No, the variability between individual drops of blood are too high for the precision needed to do most of the tests they were proposing even before you look at the tiny fraction of a drop you would be working with to preform multiple tests. Worse you get excessive contamination between blood and other substances from a finger prick.
So, no very quickly people were calling Theranos either incompetent or fraudulent.
"the tests they were proposing" - yeah, I would agree that some (probably most towards the end) of the tests they were trying to make part of the product were a big part of why they were so fraudulent.
I agree that it was a bad company.
My point is that the general idea was not a bad idea, and because it was so badly mismanaged (trying to add too many products and run before walking, using other companies' tech illegally, etc, etc) we now are worse off because few people want to attempt doing the possible ideas in this space (because people think none of it is possible - which is simply not true).

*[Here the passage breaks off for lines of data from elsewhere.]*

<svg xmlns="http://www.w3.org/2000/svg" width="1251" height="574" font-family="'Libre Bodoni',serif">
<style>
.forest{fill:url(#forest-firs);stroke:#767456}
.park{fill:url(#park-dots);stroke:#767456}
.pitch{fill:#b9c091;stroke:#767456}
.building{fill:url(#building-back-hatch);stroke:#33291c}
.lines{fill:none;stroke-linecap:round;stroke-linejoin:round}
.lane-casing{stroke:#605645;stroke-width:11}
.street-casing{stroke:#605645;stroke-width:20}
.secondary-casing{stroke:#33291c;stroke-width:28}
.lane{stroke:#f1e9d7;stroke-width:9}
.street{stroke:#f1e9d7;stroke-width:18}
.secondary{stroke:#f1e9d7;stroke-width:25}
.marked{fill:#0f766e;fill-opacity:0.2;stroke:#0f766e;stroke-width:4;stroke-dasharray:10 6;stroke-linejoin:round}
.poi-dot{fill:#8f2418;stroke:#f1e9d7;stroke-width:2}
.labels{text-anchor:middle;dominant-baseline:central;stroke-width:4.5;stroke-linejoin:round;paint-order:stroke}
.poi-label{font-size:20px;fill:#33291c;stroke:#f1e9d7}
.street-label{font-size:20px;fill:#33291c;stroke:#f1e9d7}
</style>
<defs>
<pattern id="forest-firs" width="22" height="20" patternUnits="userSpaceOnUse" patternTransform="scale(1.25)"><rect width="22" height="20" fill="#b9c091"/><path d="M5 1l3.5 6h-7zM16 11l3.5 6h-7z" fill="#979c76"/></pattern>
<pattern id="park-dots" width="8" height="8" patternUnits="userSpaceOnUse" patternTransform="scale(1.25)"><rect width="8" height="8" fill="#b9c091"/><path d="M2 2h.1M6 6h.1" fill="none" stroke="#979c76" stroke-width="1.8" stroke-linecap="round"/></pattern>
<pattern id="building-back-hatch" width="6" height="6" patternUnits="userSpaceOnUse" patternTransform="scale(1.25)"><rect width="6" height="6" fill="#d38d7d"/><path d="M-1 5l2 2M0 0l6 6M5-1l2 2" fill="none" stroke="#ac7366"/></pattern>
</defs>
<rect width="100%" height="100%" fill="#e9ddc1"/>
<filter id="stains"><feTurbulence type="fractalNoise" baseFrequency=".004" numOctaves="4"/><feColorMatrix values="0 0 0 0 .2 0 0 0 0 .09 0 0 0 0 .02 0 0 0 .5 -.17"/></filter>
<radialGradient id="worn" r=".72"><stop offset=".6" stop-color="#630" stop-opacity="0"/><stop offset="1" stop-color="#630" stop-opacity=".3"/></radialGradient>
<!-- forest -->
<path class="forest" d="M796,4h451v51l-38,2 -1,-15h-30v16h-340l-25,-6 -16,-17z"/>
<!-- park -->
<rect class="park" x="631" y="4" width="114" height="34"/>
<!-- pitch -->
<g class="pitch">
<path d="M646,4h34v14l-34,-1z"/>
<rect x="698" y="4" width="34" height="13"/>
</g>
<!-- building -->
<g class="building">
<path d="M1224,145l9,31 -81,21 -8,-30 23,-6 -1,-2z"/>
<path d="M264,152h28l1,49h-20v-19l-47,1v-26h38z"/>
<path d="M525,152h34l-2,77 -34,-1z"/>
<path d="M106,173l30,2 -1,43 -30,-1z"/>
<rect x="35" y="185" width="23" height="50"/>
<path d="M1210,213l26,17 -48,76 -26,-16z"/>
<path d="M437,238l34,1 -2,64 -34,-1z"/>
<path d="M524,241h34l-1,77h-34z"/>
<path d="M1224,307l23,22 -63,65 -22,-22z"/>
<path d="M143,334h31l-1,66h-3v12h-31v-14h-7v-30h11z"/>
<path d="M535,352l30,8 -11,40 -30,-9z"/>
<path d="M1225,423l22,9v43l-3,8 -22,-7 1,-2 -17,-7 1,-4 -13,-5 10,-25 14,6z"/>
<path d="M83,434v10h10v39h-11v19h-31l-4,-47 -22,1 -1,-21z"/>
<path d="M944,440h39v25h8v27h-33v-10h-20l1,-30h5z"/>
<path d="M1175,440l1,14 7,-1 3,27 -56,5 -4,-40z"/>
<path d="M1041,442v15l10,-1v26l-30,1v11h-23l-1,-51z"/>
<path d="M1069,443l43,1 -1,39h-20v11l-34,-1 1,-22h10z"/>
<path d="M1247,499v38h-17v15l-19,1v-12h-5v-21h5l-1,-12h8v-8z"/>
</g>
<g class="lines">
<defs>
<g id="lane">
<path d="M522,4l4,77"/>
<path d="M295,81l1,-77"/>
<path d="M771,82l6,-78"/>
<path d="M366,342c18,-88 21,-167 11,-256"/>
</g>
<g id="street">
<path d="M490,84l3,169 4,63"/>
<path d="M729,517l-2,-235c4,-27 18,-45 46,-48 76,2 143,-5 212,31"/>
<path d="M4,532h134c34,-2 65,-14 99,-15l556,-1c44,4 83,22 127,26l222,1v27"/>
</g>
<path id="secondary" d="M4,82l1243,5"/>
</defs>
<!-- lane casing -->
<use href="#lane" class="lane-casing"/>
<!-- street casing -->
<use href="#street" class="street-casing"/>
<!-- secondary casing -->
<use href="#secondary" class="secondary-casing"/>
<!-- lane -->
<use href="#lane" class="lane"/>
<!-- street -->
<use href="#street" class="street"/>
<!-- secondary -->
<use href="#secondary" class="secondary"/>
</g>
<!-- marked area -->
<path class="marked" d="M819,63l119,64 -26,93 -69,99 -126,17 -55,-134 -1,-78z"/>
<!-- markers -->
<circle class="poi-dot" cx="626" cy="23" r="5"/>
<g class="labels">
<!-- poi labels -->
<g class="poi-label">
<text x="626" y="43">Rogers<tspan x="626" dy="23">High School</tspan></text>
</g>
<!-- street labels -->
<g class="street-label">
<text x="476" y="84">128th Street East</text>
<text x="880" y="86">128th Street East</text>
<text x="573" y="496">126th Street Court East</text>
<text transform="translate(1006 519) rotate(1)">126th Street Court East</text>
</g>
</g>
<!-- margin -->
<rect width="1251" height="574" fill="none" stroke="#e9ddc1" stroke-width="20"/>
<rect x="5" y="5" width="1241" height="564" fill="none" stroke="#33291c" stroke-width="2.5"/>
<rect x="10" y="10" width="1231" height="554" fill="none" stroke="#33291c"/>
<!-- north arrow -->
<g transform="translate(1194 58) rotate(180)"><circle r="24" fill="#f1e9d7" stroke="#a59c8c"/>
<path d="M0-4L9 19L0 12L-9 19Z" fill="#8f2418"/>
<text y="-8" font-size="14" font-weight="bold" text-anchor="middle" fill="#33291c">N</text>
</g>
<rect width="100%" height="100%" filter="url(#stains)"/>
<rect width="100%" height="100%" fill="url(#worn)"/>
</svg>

The company that could reliably be made is far less 'attractive' of course, but it would still be quite beneficial.
Of course... that's absolutely true, and I didn't say otherwise.

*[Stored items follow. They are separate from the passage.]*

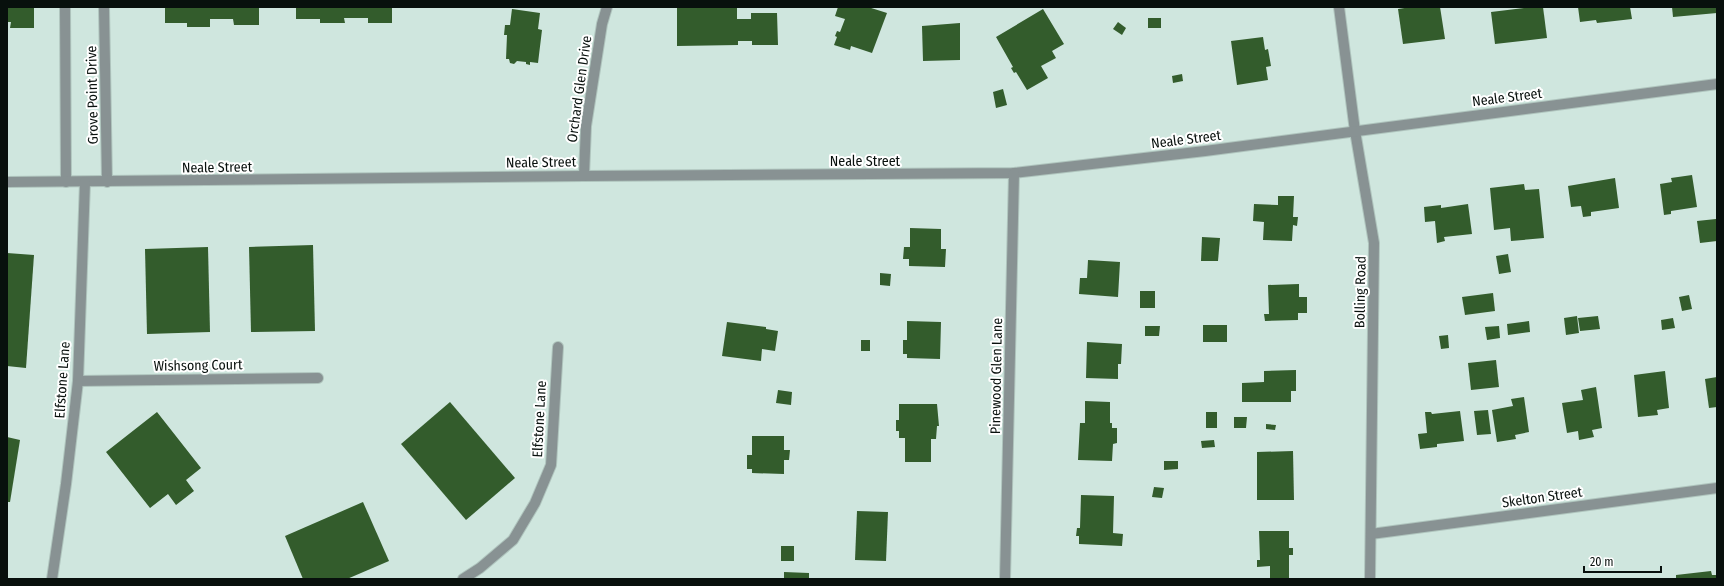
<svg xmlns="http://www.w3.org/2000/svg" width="1724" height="586" viewBox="0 0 1724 586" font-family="'Fira Sans Condensed',sans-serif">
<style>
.building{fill:#335c2c}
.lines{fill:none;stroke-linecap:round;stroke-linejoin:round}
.minor-casing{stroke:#afc4bd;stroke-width:12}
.minor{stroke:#889293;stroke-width:10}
.labels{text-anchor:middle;stroke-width:4;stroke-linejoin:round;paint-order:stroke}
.street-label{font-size:14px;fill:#08100d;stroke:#fff}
</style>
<rect width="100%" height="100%" fill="#cfe6de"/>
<g class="building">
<path d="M7,7H34V28H10L11,22H7Z"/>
<path d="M165,7H259V25H234L233,19H210V27H187V23H165Z"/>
<path d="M296,7H392V23H368V18H344L345,23H320V19H296Z"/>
<path d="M737,7V19H751V13H777L778,45H752V41H738V45L677,46V8Z"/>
<path d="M838,7H868L887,13L872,53L851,46L850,50L834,45L837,37L835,36L837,31L840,32L845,19L835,16Z"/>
<path d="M1411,7H1440L1445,39L1403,44L1398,9Z"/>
<path d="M1532,7H1543L1547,38L1495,44L1491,12Z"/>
<path d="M1578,7H1630L1632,19L1597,23L1596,20L1580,22Z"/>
<path d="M1672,7H1717V13L1673,17Z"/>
<path d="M512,9L540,13L538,29L542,30L538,63L530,62V65L526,64V62L517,61L514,64L510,63L509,59H506L507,35H504L505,25H510Z"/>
<path d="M1043,9L1064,44L1052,51L1056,58L1041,66L1048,78L1027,90L1016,72L1014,73L1011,68L1013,67L996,37Z"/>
<rect x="1148" y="18" width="13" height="10"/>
<path d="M1118,22L1126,28L1122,35L1113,29Z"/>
<path d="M960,23V60L923,61L922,26Z"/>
<path d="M1263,37L1265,50L1268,49L1271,66L1266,67L1268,80L1237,85L1231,41Z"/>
<path d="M1182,74L1183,81L1173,83L1172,76Z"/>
<path d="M1003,89L1007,105L996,108L993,92Z"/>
<path d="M1692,175L1697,207L1671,211V214L1664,215L1660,184L1672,182L1671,178Z"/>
<path d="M1615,178L1619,208L1591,212V216L1583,217L1581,206L1571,207L1568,186Z"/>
<path d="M1524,184L1525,190L1539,189L1544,238L1511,241L1510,228L1494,230L1490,188Z"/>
<path d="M1278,196H1294L1293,217H1298L1297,226L1293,225L1292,241L1263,240L1264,222L1253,221L1254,204L1278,205Z"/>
<path d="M1468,204L1472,234L1444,237L1445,241L1437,243L1435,221L1425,222L1424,207L1441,205V208Z"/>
<path d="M1716,219L1717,241L1700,243L1697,221Z"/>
<path d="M910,228L941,229V249H946L945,267L909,266V259H903L904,247H910Z"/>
<path d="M1202,237L1220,238L1218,261H1201Z"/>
<path d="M313,245L315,331L251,332L249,247Z"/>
<path d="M208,247L210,332L147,334L145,249Z"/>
<path d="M7,253L34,255L26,368L7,366Z"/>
<path d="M1508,254L1511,272L1499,274L1496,256Z"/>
<path d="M1088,260L1120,262L1118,297L1079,294L1080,278H1087Z"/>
<path d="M880,273L891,274L890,286L880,285Z"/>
<path d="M1299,284V297H1307V313H1298V320L1265,321L1264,314H1269L1268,285Z"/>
<rect x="1140" y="291" width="15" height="17"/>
<path d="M1493,293L1495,311L1465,315L1462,297Z"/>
<path d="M1689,295L1692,309L1682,311L1679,297Z"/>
<path d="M1577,316L1579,333L1566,335L1564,318Z"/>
<path d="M1598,316L1600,329L1580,331L1578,318Z"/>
<path d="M1673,318L1675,328L1662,330L1661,320Z"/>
<path d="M907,321L941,322L940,359L907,358V354H903V340H907Z"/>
<path d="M1529,321L1530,332L1508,335L1507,324Z"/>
<path d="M727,322L766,327V329L778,331L775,351L762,349L761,361L722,356Z"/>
<rect x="1203" y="325" width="24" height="17"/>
<path d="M1145,326H1160L1159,336H1145Z"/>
<path d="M1499,326L1500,338L1487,340L1485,327Z"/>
<path d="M1448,335L1449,348L1441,349L1439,336Z"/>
<rect x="861" y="340" width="9" height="11"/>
<path d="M1087,342L1122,344L1121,364H1118V379L1086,378Z"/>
<path d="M1496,360L1499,387L1471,390L1468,363Z"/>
<path d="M1296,370V391H1291V402H1242V383L1264,382V371Z"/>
<path d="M1665,371L1669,408L1657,410L1658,415L1638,417L1634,375Z"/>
<path d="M1717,377V407L1709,408L1705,379Z"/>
<path d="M1596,387L1602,428L1592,430L1594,437L1579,440L1578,431L1567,433L1562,403L1583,400L1581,390Z"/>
<path d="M778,390L792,392L791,405L776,403Z"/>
<path d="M1524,397L1529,432L1515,435L1516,439L1497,442L1492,410L1513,406L1511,399Z"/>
<path d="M1085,401L1110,402V423H1112V428H1117V443L1113,444L1112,461L1078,460L1080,423H1085Z"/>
<path d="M450,402L515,478L466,520L401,444Z"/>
<path d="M899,404H937L939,426H937L936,439H931V462H905V438H899V431H896V420H899Z"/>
<path d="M1488,410L1491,434L1477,435L1474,411Z"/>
<path d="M1460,411L1464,441L1437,444V447L1420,449L1418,434L1427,433L1425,412H1431L1432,414Z"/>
<path d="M157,412L201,468L186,480L194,491L176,505L168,494L150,508L106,452Z"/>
<rect x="1206" y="412" width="11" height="16"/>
<path d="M1234,417H1247L1246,428H1234Z"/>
<path d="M1266,424L1276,425L1275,430L1266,429Z"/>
<path d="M752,436H784V450H790L789,460H784V474L752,473V469H747V455H752Z"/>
<path d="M7,437L20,440L10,502H7Z"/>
<path d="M1214,440L1215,447L1202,448L1201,441Z"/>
<path d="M1293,451L1294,500H1257V452Z"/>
<path d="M1164,461H1178V469L1164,470Z"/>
<path d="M1154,487L1164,488L1162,498L1152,497Z"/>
<path d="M1081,495L1114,496L1113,533L1123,534L1122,546L1079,544V536H1076L1077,528H1080Z"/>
<path d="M363,502L389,561L347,579H303L285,536Z"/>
<path d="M857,511L888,512L886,561L855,560Z"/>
<path d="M1259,531H1289V548H1293V555H1289V579H1270V566L1257,567V560H1260Z"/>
<rect x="781" y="546" width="13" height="15"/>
<path d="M1711,571L1712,575H1717V579H1676V575Z"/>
<path d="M784,572L809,573V579H784Z"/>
</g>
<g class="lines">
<defs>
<g id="minor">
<path d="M65,7L66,182"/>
<path d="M104,7L107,182"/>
<path d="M1339,7L1355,131L1374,243L1370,579"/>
<path d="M584,176L586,126L602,24L607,7"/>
<path d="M7,182L584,176L1014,173L1205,151L1717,84"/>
<path d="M78,381L318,378"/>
<path d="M1371,534L1717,488"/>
<path d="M52,579L66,484L78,381L85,182"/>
<path d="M463,579L480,568L513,540L535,503L551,465L558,347"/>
<path d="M1005,579L1014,173"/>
</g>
</defs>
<use href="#minor" class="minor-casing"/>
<use href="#minor" class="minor"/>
</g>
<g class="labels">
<g class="street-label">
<text transform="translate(579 89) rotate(-82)" y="5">Orchard Glen Drive</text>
<text transform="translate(92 95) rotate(-91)" y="5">Grove Point Drive</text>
<text transform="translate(1507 97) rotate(-7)" y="5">Neale Street</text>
<text transform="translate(1186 139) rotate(-7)" y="5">Neale Street</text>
<text x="865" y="166">Neale Street</text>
<text transform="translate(541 162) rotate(-1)" y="5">Neale Street</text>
<text transform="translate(217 167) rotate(-1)" y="5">Neale Street</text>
<text transform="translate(1360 292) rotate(-89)" y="5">Bolling Road</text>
<text transform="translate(198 365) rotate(-1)" y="5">Wishsong Court</text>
<text transform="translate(996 376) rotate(-89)" y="5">Pinewood Glen Lane</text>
<text transform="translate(62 380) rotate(-86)" y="5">Elfstone Lane</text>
<text transform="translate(539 419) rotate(-87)" y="5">Elfstone Lane</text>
<text transform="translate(1542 497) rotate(-8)" y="5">Skelton Street</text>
</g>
</g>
<rect width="1724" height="586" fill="none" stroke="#08100d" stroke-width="16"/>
<path d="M1584 566v6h77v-6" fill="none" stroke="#08100d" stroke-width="2"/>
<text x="1590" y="566" font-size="12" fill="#08100d" stroke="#ffffff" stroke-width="3" paint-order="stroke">20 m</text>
</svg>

However, the basic idea actually is possible, but only for a very select few of the tests they proposed (which they still unfortunately didn't really get right of course).
My point is that, unfortunately, the tests that are possible to do now won't get a company to form out of it - simply because they ruined the scene for everyone. Anyone trying to get a company going in this area and raising money for it will be met with a complete block of resistance because of the precedent set, even if the technology is actually completely reliable.